In Tag mania sweeps the Web, Jon Udell asks if tagging is ad or a real breakthrough in information management and answers, “both.” I’d have to say, “fad.” Tagging just means adding labels, such as categories, to data. For example, you can label a photo with the names of the people in it as well as the date and the event type. The value is that you can later search on these tags to pull together groups dynamically. In contrast, you otherwise would put your photos into folders–if you didn’t put them in the right folders, they’ll be hard to find or reorganize later.
The problem is that tagging is essentially foldering–it’s just putting the pictures or data into multiple folders. You still have the same problem: if you didn’t choose the right folders or labels, you can’t find the data later. There are many, many, possible labels you can put on photos–if you don’t put them all, you can’t search for them later. Want to pull all of the photos containing someone wearing a red hat? Can’t do it if you didn’t label all of the red hat photos…
The online sharing of tagged information, a la flickr and del.ico.us, is cool because it leverages the efforts of others in a “harmony of the commons” way. But it only works if people use tags consistently. I suspect the apparent value of the new online sites is that they filter so much information that they appear to be successfully organizing information.
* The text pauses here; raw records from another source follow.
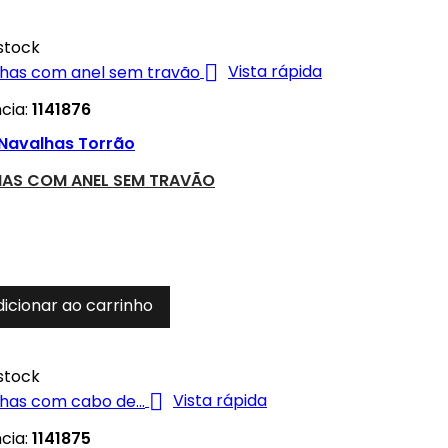
stock

Vista rápida
cia:
1141876
Navalhas Torrão
AS COM ANEL SEM TRAVÃO
dicionar ao carrinho
stock

Vista rápida
cia:
1141875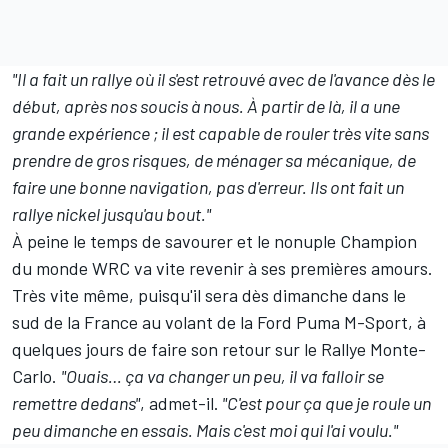
"Il a fait un rallye où il s'est retrouvé avec de l'avance dès le
début, après nos soucis à nous. À partir de là, il a une
grande expérience ; il est capable de rouler très vite sans
prendre de gros risques, de ménager sa mécanique, de
faire une bonne navigation, pas d'erreur. Ils ont fait un
rallye nickel jusqu'au bout."
À peine le temps de savourer et le nonuple Champion
du monde WRC va vite revenir à ses premières amours.
Très vite même, puisqu'il sera dès dimanche dans le
sud de la France au volant de la Ford Puma M-Sport, à
quelques jours de faire son retour sur le Rallye Monte-
Carlo.
"Ouais… ça va changer un peu, il va falloir se
remettre dedans"
, admet-il.
"C'est pour ça que je roule un
peu dimanche en essais. Mais c'est moi qui l'ai voulu."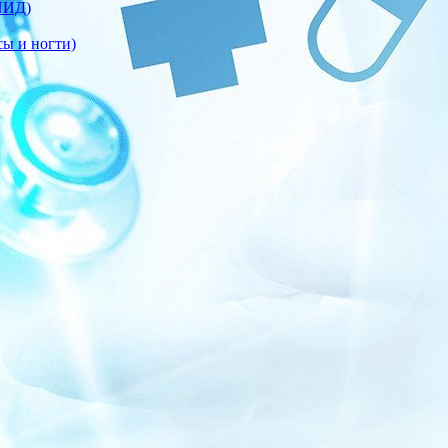
ПИД)
сы и ногти)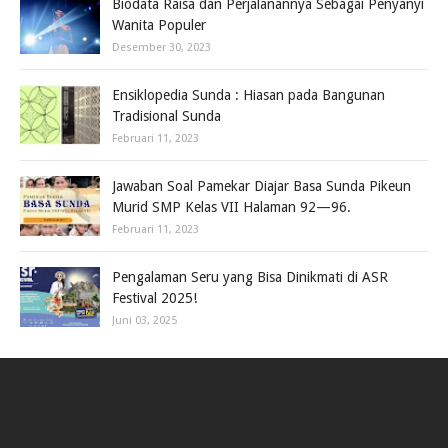
Biodata Raisa dan Perjalanannya Sebagai Penyanyi
Wanita Populer
Desember 30, 2023
Ensiklopedia Sunda : Hiasan pada Bangunan
Tradisional Sunda
Februari 11, 2023
Jawaban Soal Pamekar Diajar Basa Sunda Pikeun
Murid SMP Kelas VII Halaman 92—96.
Februari 11, 2023
Pengalaman Seru yang Bisa Dinikmati di ASR
Festival 2025!
Juni 03, 2025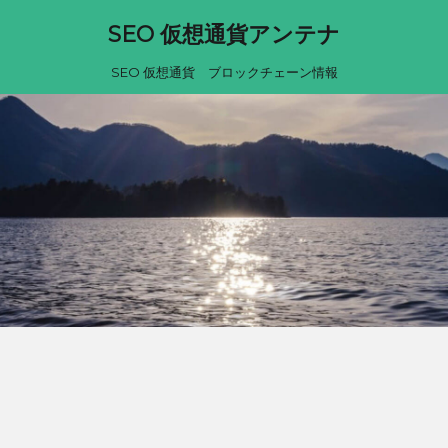
SEO 仮想通貨アンテナ
SEO 仮想通貨 ブロックチェーン情報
But do we really know? Yes, we can construct a feed of C# stories. But we have no way to know how many useful C# stories have been missed. There’s value to seeing the C# stories identified as interesting by others, unless you don’t share their interests and they skipped the story you really would want to see.
The danger is that tagging is like a huge flea market. At first, you’re impressed; wow, they have everything! But after a while, you leave disappointed. Wow, there was a lot of other people’s junk. An occasional gem doesn’t make the system efficient. Ultimately, we need systems that find information you need. Tagging may be an short-term proxy that provides human collaboration, messy and inconsistent though it is, to provide some occasional improvement over manual web searches and surfing.